Lo que estamos viendo este año en el campo se parece bastante al escenario de 2007. Al principio de la campaña ASAJA ha denunciado la superpoblación de topillos, sin que se hayan ofrecido soluciones reales.

Cuando está acabando la campaña, la situación se repite: pérdidas económicas, cultivos arrasados, daños en cereal, leguminosas, girasol y forrajes. Pero lo peor parece que está por venir, a juzgar por la contaminación que estamos viendo en ríos, arroyos y acequias: miles de topillos muertos flotando sobre las aguas.

El espectáculo es desalentador: paisajes rodeados de topillos vivos y muertos, moscas enormes y desagradables olores por la descomposición de los animales. Pero lo peor es el problema sanitario que puede reproducirse, ya que con este panorama vuelve el temor a la tularemia, una enfermedad asociada científicamente a la superpoblación de topillos.

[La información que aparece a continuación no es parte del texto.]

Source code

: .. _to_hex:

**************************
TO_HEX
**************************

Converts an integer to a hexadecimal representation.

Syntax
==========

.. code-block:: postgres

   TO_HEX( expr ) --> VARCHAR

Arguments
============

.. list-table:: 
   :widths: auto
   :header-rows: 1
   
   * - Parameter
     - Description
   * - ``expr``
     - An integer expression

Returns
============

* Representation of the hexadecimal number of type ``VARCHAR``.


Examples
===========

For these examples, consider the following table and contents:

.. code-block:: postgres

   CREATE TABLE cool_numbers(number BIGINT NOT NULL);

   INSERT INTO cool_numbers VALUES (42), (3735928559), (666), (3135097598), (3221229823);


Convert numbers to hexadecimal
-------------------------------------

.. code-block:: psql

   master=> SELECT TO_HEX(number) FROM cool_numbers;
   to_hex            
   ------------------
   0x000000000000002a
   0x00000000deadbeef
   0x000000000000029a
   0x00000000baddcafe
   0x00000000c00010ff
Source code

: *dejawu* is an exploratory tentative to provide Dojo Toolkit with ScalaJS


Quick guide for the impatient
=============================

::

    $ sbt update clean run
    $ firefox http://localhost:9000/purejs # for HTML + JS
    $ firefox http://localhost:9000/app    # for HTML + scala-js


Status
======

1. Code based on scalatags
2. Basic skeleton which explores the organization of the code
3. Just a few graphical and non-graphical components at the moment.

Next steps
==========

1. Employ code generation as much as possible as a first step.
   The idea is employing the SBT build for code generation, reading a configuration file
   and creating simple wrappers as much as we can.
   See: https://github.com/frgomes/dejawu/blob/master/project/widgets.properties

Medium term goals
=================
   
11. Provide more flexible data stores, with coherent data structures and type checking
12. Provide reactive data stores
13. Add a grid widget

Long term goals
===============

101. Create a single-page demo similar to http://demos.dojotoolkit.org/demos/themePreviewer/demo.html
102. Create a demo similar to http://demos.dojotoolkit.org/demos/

El problema que hasta ahora se circunscribía a la agricultura trasciende a la sociedad. La presencia de topillos muertos en las parcelas, en fase de descomposición, atrae la plaga de mosca negra. A ello se suma la garrapata de los topillos vivos, parásitos que propagan todo tipo de enfermedades. Las liebres y conejos se contagian de la tularemia, e incluso los cangrejos se infectan de igual forma. Por tanto afecta a la caza y la pesca, pero también a los miles de veraneantes y vecinos de nuestros pueblos.

La contaminación de los cauces plagados de topillos muertos incrementa las dudas sobre la salubridad de las aguas, y por lo tanto, del abastecimiento de nucleos rurales y la capital. Los topillos ya pueden verse correteando por parques, jardines y piscinas de los pueblos .

Se trata de un cúmulo de circunstancias que hace necesaria la intervención urgente de la administración. Por ello desde ASAJA exigimos que se tomen las medidas oportunas para que exista el mínimo riesgo de enfermedad y contagio, y se garanticen las condiciones sanitarias en los pueblos.

Lo que ha resultado ineficaz es el programa de vigilancia de las poblaciones de topillo de la Junta y las recomendaciones al respecto. Por lo tanto tampoco sirve que ahora la Consejería notifique la alerta para que  los agricultores hagan seguimiento de la plaga y tengan en cuenta esas recomendaciones, ya que el descontrolado aumento del topillo requiere de intervenciones eficaces y rápidas.